-- Requirement --
Between the line containing "Statutory Authority: Ala." and the line containing "Page 17 (6/2018)" lies a run of lines; give that run again exactly, with both of those lines, and nothing else from the entries below.

[Material for this exercise Boundary: Start]

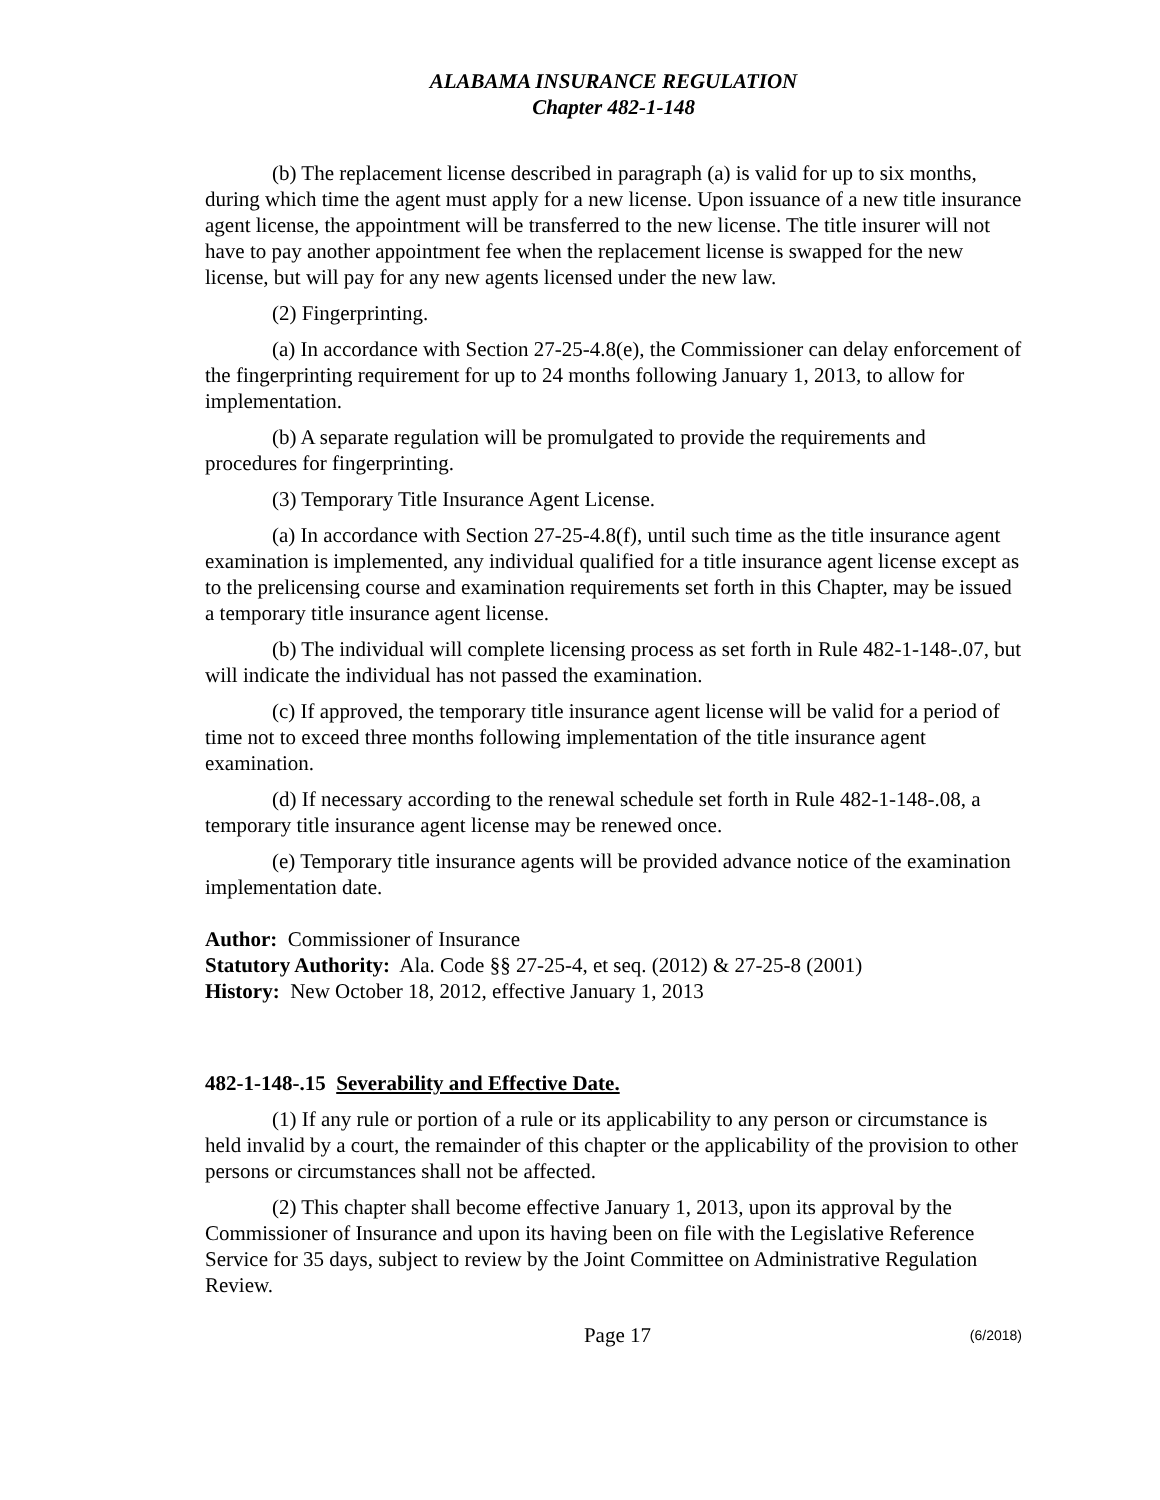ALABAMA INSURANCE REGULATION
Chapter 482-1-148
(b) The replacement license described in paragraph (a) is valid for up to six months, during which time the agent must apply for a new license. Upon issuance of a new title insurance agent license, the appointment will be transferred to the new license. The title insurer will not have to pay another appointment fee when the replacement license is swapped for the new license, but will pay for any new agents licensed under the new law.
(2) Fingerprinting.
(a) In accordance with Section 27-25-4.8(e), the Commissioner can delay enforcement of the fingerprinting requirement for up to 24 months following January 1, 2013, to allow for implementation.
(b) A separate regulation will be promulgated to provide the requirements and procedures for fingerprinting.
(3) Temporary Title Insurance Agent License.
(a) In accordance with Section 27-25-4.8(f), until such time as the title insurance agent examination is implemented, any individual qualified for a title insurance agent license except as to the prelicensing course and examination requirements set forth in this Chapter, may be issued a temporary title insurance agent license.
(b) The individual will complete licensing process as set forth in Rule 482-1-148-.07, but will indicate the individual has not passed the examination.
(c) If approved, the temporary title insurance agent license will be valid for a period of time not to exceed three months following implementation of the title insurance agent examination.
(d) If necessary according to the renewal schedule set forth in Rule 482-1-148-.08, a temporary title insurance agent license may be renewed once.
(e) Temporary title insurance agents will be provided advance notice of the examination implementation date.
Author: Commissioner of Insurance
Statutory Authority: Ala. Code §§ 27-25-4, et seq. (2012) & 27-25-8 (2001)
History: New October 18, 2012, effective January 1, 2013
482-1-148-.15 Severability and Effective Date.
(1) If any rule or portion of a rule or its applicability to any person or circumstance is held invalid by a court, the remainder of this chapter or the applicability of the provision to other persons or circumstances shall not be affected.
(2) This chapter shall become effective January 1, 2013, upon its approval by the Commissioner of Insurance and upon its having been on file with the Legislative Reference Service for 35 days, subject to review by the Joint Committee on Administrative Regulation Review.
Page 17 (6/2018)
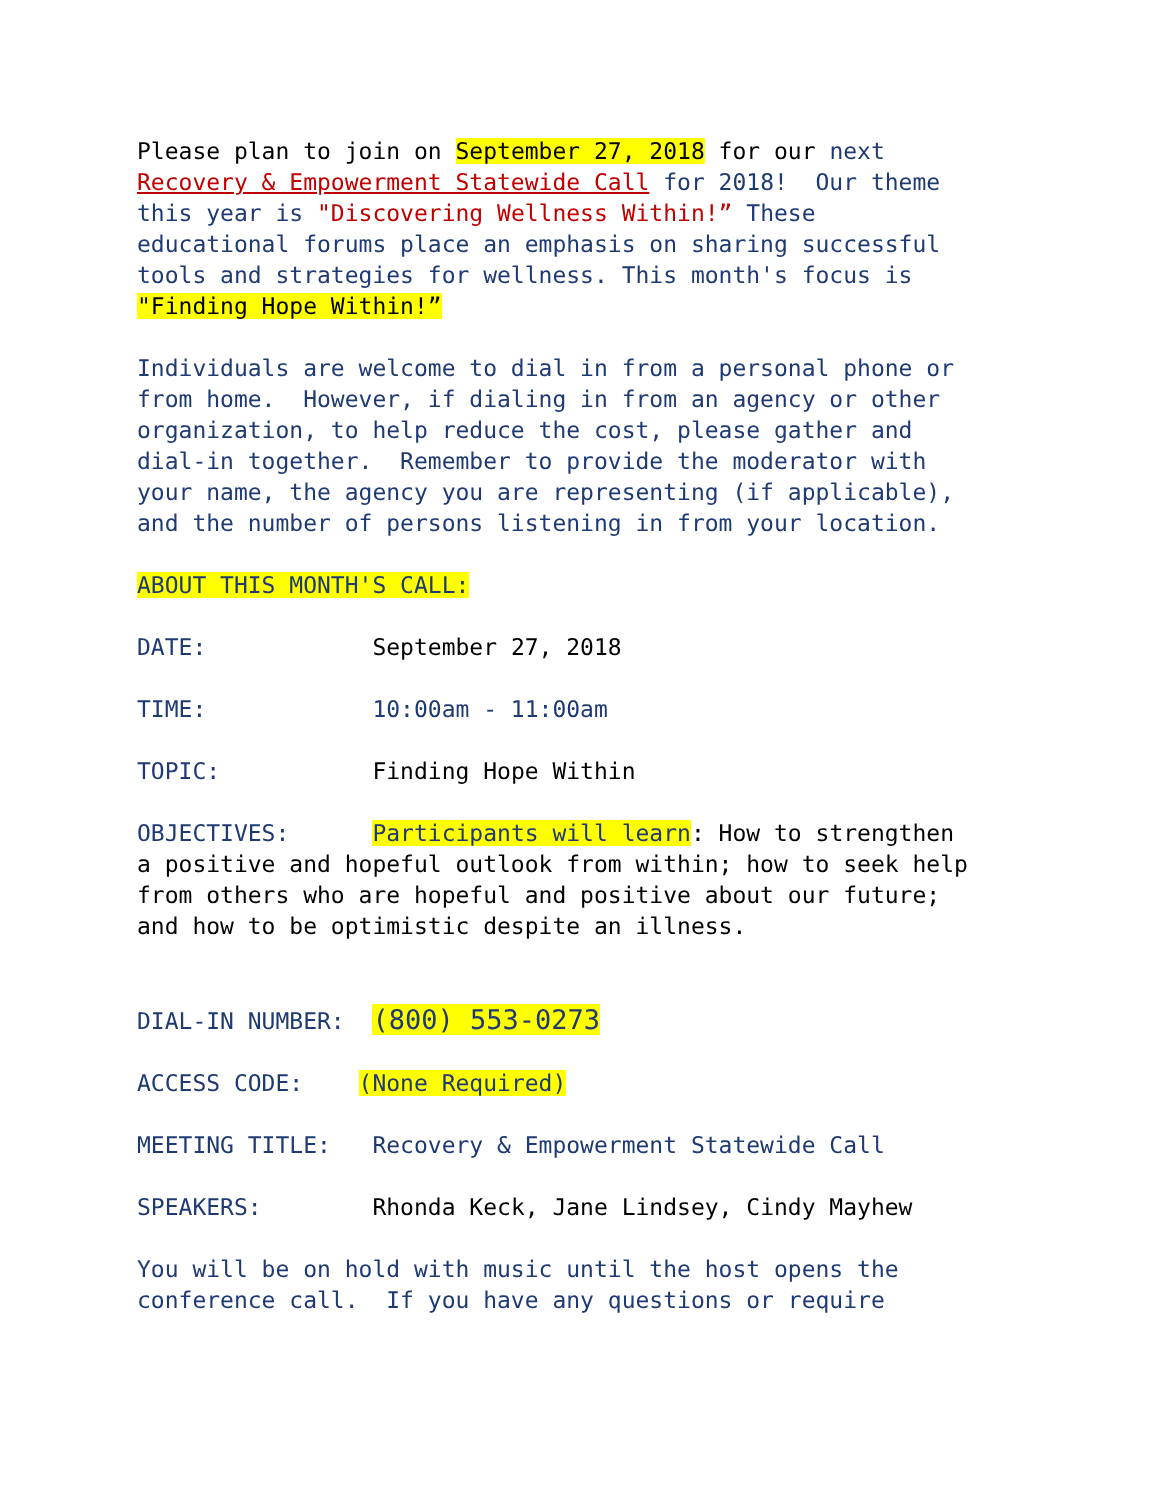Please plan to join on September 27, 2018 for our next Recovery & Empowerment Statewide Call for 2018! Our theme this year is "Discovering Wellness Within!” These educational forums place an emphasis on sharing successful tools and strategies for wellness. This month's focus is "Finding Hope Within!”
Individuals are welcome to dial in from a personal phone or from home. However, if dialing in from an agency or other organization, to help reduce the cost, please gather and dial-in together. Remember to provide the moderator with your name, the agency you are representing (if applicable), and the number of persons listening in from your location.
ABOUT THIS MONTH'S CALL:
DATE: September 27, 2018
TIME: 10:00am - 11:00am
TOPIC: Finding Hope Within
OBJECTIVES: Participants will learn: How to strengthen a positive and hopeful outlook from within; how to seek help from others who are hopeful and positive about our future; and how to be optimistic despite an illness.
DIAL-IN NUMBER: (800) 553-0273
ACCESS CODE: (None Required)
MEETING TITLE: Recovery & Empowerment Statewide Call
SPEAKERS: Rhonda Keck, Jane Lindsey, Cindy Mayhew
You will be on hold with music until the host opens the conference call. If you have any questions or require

[Material for this exercise Boundary: End]

-- Response to the exercise --
Statutory Authority: Ala. Code §§ 27-25-4, et seq. (2012) & 27-25-8 (2001)
History: New October 18, 2012, effective January 1, 2013
482-1-148-.15 Severability and Effective Date.
(1) If any rule or portion of a rule or its applicability to any person or circumstance is held invalid by a court, the remainder of this chapter or the applicability of the provision to other persons or circumstances shall not be affected.
(2) This chapter shall become effective January 1, 2013, upon its approval by the Commissioner of Insurance and upon its having been on file with the Legislative Reference Service for 35 days, subject to review by the Joint Committee on Administrative Regulation Review.
Page 17 (6/2018)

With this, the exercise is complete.